Tunisair souhaite se séparer de 1200 salariés pour sortir de la crise.


Le ministère tunisien du Transport a annoncé vendredi des négociations avec le groupe turc TAV Airports auprès duquel la compagnie aérienne publique Tunisair a accumulé des millions d’euros de dettes.

S’inquiétant pour leur emploi, des centaines de membres du personnel de Tunisair avaient manifesté plus tôt vendredi contre le gel des comptes de la compagnie, annoncé jeudi par les médias locaux.

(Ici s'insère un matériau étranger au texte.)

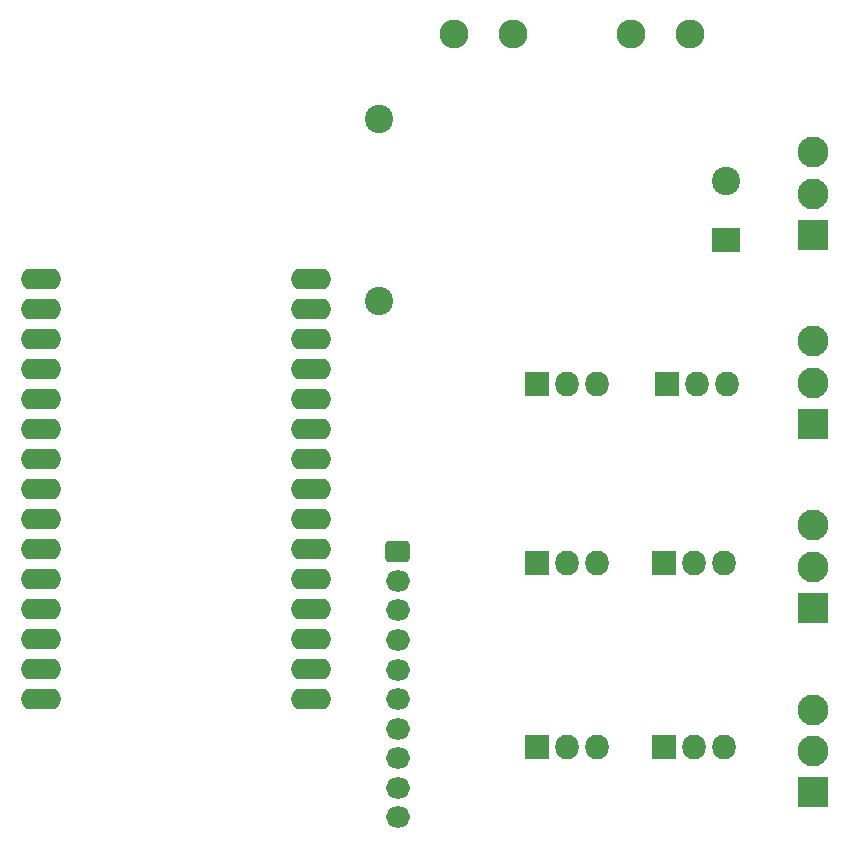
<source format=gbr>
G04 #@! TF.GenerationSoftware,KiCad,Pcbnew,(5.1.6)-1*
G04 #@! TF.CreationDate,2021-03-10T15:07:37+06:00*
G04 #@! TF.ProjectId,nodemcu01,6e6f6465-6d63-4753-9031-2e6b69636164,rev?*
G04 #@! TF.SameCoordinates,Original*
G04 #@! TF.FileFunction,Soldermask,Bot*
G04 #@! TF.FilePolarity,Negative*
%FSLAX46Y46*%
G04 Gerber Fmt 4.6, Leading zero omitted, Abs format (unit mm)*
G04 Created by KiCad (PCBNEW (5.1.6)-1) date 2021-03-10 15:07:37*
%MOMM*%
%LPD*%
G01*
G04 APERTURE LIST*
%ADD10O,2.050000X1.800000*%
%ADD11C,2.450000*%
%ADD12C,2.400000*%
%ADD13R,2.400000X2.100000*%
%ADD14O,2.005000X2.100000*%
%ADD15R,2.005000X2.100000*%
%ADD16C,2.616200*%
%ADD17R,2.616200X2.616200*%
%ADD18O,3.452800X1.776400*%
G04 APERTURE END LIST*
D10*
G04 #@! TO.C,J5*
X139800000Y-145500000D03*
X139800000Y-143000000D03*
X139800000Y-140500000D03*
X139800000Y-138000000D03*
X139800000Y-135500000D03*
X139800000Y-133000000D03*
X139800000Y-130500000D03*
X139800000Y-128000000D03*
X139800000Y-125500000D03*
G36*
G01*
X139039706Y-122100000D02*
X140560294Y-122100000D01*
G75*
G02*
X140825000Y-122364706I0J-264706D01*
G01*
X140825000Y-123635294D01*
G75*
G02*
X140560294Y-123900000I-264706J0D01*
G01*
X139039706Y-123900000D01*
G75*
G02*
X138775000Y-123635294I0J264706D01*
G01*
X138775000Y-122364706D01*
G75*
G02*
X139039706Y-122100000I264706J0D01*
G01*
G37*
G04 #@! TD*
D11*
G04 #@! TO.C,F1*
X164600000Y-79200000D03*
X159600000Y-79200000D03*
X144600000Y-79200000D03*
X149600000Y-79200000D03*
G04 #@! TD*
D12*
G04 #@! TO.C,PS1*
X138200000Y-86400000D03*
X167600000Y-91600000D03*
D13*
X167600000Y-96600000D03*
D12*
X138200000Y-101800000D03*
G04 #@! TD*
D14*
G04 #@! TO.C,Q6*
X156680000Y-139600000D03*
X154140000Y-139600000D03*
D15*
X151600000Y-139600000D03*
G04 #@! TD*
D14*
G04 #@! TO.C,Q5*
X167480000Y-139600000D03*
X164940000Y-139600000D03*
D15*
X162400000Y-139600000D03*
G04 #@! TD*
D16*
G04 #@! TO.C,J4*
X175000000Y-136402300D03*
X175000000Y-139902420D03*
D17*
X175000000Y-143400000D03*
G04 #@! TD*
D14*
G04 #@! TO.C,Q4*
X156680000Y-124000000D03*
X154140000Y-124000000D03*
D15*
X151600000Y-124000000D03*
G04 #@! TD*
D14*
G04 #@! TO.C,Q3*
X167480000Y-124000000D03*
X164940000Y-124000000D03*
D15*
X162400000Y-124000000D03*
G04 #@! TD*
D16*
G04 #@! TO.C,J3*
X175000000Y-120802300D03*
X175000000Y-124302420D03*
D17*
X175000000Y-127800000D03*
G04 #@! TD*
D16*
G04 #@! TO.C,J2*
X175000000Y-89202300D03*
X175000000Y-92702420D03*
D17*
X175000000Y-96200000D03*
G04 #@! TD*
D14*
G04 #@! TO.C,Q2*
X156680000Y-108800000D03*
X154140000Y-108800000D03*
D15*
X151600000Y-108800000D03*
G04 #@! TD*
D14*
G04 #@! TO.C,Q1*
X167680000Y-108800000D03*
X165140000Y-108800000D03*
D15*
X162600000Y-108800000D03*
G04 #@! TD*
D16*
G04 #@! TO.C,J1*
X175000000Y-105202300D03*
X175000000Y-108702420D03*
D17*
X175000000Y-112200000D03*
G04 #@! TD*
D18*
G04 #@! TO.C,M1*
X132440000Y-99970000D03*
X132440000Y-102510000D03*
X132440000Y-105050000D03*
X132440000Y-107590000D03*
X132440000Y-110130000D03*
X132440000Y-112670000D03*
X132440000Y-115210000D03*
X132440000Y-117750000D03*
X132440000Y-120290000D03*
X132440000Y-122830000D03*
X132440000Y-125370000D03*
X132440000Y-127910000D03*
X132440000Y-130450000D03*
X132440000Y-132990000D03*
X132440000Y-135530000D03*
X109580000Y-135530000D03*
X109580000Y-132990000D03*
X109580000Y-130450000D03*
X109580000Y-127910000D03*
X109580000Y-125370000D03*
X109580000Y-122830000D03*
X109580000Y-120290000D03*
X109580000Y-117750000D03*
X109580000Y-115210000D03*
X109580000Y-112670000D03*
X109580000Y-110130000D03*
X109580000Y-107590000D03*
X109580000Y-105050000D03*
X109580000Y-102510000D03*
X109580000Y-99970000D03*
G04 #@! TD*
M02*

</source>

La justice tunisienne a décidé le gel des comptes de Tunisair par l’opérateur turc TAV, a expliqué vendredi à une radio locale Badreddine Gammoudi, président de la Commission parlementaire de la réforme administrative. Il a parlé de dettes ayant atteint les 400 millions de dinars (121 millions d’euros), selon l’AFP.

A l’appel d’un syndicat de Tunisair, et soutenus par la puissante syndicale UGTT, des employés de la compagnie publique ont protesté contre cette décision devant le siège de Tunisair à Tunis.

Des négociations en cours

« A notre grande surprise, la société privée TAV a procédé au gel des comptes d’une entreprise publique qui existe depuis 70 ans », a déclaré Elyes Ben Miled, responsable dans la Fédération tunisienne du Transport, cité par l’AFP. « Il y a une volonté de détruire de manière méthodique ce transporteur aérien », a déploré de son côté Noureddine Tabboubi, secrétaire général de l’UGTT.

Après le rassemblement et la déclaration de Gammoudi, le ministère du Transport a annoncé dans un communiqué la levée « immédiate » du gel des comptes et l’ouverture de négociations avec la TAV et Tunisair afin de trouver un accord sur l’échelonnement des dettes.

Des médias locaux et des syndicalistes déplorent un manque de volonté politique pour sauver Tunisair estimant que certains veulent sa privatisation. Un rapport officiel publié en 2020 a révélé « la situation financière difficile des entreprises publiques » en Tunisie, la majorité enregistrant des bilans négatifs ces dernières années, comme Tunisair.

Outre ses dettes, Tunisair souffre d’un manque d’investissements et d’une faible compétitivité. Elle compte environ 7.800 employés et une flotte de moins de trente avions. La compagnie a été aussi frappée de plein fouet par la pandémie de coronavirus, qui a fait baisser drastiquement le nombre de ses passagers en 2020.